Sana sunabileceğim hiçbir kanıt yok. Ancak; iz barındıran suların buluştuğu bir bakışı gösterebilirim, o bakıştaki büyülü tükenişi, farklılık uçurumundan dökülen derin bir hissedişi, haykırış içeren sessizlik bulutlarının altından dans ederek geçişi. Kısacası; düşük ihtimalli şeylerin peşinden giden bir hayalperestim. Bunu sana sadece kelimelerle anlatamam. Çünkü yankısı kalbe ulaşmayan sözün düşüşünü görmüştüm geçen yüzyıl. Yüzüm duraksamıştı ve tam da o zaman vermiştim yolculuklara çıkma kararımı. Sayısız hüzün, sayısız coşku ve sayısız fikir alkışlamıştı bunu.

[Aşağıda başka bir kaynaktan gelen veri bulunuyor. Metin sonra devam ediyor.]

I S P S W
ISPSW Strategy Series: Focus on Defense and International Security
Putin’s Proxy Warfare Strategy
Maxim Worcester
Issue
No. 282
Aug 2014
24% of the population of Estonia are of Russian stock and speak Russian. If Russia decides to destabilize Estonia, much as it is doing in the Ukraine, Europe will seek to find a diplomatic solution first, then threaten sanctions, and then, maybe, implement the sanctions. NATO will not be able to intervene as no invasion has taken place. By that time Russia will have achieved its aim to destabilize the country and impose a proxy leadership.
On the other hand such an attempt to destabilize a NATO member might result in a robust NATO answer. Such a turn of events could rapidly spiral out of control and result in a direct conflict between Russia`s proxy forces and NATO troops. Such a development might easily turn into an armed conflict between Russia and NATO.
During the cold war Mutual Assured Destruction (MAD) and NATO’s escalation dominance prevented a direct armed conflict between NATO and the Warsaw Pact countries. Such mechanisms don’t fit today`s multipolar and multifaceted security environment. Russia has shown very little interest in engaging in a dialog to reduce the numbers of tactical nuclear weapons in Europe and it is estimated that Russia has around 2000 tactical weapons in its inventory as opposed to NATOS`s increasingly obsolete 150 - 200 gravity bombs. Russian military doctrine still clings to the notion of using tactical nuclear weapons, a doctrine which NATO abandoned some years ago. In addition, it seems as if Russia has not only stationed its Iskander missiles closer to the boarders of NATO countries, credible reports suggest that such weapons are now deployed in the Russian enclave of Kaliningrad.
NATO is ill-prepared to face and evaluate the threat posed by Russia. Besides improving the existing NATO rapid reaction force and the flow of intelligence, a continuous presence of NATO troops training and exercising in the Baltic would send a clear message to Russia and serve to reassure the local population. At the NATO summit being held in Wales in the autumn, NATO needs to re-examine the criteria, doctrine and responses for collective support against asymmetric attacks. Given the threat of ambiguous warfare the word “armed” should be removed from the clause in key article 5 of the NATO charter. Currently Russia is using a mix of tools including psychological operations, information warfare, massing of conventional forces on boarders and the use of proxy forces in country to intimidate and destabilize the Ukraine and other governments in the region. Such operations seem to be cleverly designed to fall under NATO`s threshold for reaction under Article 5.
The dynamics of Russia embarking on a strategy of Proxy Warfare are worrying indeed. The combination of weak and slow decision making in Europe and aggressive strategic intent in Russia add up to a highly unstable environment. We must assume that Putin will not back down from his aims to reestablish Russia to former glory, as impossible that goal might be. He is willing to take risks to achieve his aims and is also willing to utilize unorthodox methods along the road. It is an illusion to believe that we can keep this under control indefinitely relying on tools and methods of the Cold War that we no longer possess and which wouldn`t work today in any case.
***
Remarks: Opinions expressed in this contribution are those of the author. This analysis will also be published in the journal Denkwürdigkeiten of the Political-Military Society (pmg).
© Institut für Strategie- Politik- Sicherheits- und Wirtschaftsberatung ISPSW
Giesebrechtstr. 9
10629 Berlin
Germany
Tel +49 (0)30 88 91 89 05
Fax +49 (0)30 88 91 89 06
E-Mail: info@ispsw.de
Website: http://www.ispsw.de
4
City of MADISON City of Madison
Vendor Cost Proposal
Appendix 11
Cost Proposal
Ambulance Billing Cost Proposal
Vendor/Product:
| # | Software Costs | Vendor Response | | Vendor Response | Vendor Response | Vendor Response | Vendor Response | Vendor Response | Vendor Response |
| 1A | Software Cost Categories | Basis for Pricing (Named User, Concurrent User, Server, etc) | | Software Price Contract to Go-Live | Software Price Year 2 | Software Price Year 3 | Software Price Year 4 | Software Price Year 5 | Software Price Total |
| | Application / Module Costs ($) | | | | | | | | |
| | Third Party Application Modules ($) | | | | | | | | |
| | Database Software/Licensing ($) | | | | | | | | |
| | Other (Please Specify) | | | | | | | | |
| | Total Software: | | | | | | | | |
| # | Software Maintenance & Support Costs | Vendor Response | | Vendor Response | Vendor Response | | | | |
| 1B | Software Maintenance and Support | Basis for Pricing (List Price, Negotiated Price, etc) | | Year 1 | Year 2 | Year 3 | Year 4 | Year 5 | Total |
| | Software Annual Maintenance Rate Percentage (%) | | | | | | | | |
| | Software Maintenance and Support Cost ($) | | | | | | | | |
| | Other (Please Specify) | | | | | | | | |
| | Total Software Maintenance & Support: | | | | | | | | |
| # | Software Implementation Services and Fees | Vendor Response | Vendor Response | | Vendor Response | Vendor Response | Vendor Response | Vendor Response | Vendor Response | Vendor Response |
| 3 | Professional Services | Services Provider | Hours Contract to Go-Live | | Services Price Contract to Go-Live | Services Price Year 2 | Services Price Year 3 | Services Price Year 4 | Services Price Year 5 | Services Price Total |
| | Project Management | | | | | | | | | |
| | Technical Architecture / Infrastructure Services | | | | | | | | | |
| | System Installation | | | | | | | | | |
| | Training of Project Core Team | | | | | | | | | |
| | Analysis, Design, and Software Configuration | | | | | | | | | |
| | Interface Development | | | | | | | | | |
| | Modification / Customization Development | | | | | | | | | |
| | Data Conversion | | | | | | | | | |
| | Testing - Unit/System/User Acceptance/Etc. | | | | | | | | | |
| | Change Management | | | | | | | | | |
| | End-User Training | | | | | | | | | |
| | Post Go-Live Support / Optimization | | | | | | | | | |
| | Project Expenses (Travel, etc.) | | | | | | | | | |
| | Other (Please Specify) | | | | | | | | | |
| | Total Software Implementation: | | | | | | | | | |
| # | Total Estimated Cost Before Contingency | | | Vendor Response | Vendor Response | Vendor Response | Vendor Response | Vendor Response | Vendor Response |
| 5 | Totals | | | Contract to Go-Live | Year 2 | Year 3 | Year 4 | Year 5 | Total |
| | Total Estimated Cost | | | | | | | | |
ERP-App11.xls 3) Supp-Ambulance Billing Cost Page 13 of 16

Hisleri birbirinden kopyalanmış kalabalıktan ayrılmanın tek yolu; düşlerin ve gerçeklerin aynı trende yolculuğa çıktığı bir boyuta taşınabilmekti… Biliyorum orada da olmayacaksın, çünkü anlamak ve tehlikesiz alanda bulunmak için güvenilir kelimelere ihtiyacın var, diğerleri gibi… Hem yolculuklar isteyip hem de yolculuğa çıkman için önüne “hadi, hazır mısın?” kutucukları konduğunda ürküp geri çekileceksin! “Şartlar” denen o korkunç yaratık durduracak seni. Hiçliğine döneceksin. Hiçlik, senin en güvenli yuvan olmuştur. İçeriğin azalışıdır bu. İçsel bir lekedir.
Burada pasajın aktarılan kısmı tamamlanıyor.